--- DOCUMENT SEGMENT ---
The incidence of glioblastoma is increasing, and this disease portends a dismal prognosis, especially for elderly patients. Although trials performed over a decade ago have established temozolomide chemotherapy and concurrent radiotherapy as the standard treatment, these trials did not assess the role of short-course radiotherapy or include elderly patients (aged >70 years). Elderly patients have been shown to benefit from radiotherapy alone or temozolomide, particularly those with tumours that have methylation of the O6-methylguanine-DNA methyltransferase (MGMT) gene promoter. Nevertheless, level 1 evidence that the addition of temozolomide to short-course radiotherapy improves survival of elderly patients is lacking.

Now, results of a randomized phase III trial have conclusively shown that short-course radiotherapy plus temozolomide is a beneficial combination for elderly patients with newly diagnosed glioblastoma. In total, 562 patients (median age of 73 years) were randomly assigned to receive radiotherapy alone (40 Gy delivered in 15 fractions over 3 weeks) or the same course of radiotherapy plus concurrent temozolomide (75 mg/m2) for 21 days. The median progression-free and overall survival were significantly improved by adding temozolomide to short-course radiation.
--- DATA ---
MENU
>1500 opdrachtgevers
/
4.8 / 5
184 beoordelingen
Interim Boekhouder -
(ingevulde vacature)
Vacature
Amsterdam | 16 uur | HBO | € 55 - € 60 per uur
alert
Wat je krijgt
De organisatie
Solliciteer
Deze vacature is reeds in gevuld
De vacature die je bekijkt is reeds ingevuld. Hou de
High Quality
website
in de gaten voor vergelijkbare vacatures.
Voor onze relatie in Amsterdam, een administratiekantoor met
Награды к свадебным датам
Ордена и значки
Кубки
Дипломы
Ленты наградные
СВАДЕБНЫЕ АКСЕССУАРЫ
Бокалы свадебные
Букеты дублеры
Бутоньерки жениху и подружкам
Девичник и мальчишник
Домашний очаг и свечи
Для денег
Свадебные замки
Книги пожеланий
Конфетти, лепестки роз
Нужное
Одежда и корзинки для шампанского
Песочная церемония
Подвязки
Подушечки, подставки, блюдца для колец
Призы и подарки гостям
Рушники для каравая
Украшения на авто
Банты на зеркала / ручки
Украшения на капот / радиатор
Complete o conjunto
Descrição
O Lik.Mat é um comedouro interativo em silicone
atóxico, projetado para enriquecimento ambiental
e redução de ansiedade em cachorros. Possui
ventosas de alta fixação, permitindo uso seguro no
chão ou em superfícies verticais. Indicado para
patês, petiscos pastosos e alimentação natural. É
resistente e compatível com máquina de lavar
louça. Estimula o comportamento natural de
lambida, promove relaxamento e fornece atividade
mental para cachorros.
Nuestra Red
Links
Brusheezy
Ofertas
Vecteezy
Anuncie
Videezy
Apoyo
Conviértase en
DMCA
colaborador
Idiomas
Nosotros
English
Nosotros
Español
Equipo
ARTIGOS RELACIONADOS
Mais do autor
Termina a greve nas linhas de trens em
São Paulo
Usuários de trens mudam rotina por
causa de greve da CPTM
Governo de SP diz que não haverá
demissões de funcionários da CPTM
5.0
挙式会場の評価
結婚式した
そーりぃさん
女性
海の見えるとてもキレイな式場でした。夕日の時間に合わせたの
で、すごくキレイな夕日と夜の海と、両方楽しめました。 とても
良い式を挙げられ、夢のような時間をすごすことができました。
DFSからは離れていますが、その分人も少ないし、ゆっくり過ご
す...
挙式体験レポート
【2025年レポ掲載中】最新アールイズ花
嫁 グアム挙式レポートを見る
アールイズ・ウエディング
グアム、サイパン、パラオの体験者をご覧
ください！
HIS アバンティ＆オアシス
---
=== ACTIVITY ===
Please translate this sentence from the glioblastoma text into Spanish: "The median progression-free and overall survival were significantly improved by adding temozolomide to short-course radiation."

=== FINISHED EXERCISE ===
La mediana de la supervivencia libre de progresión y de la supervivencia global mejoró significativamente al añadir temozolomida a la radioterapia de ciclo corto.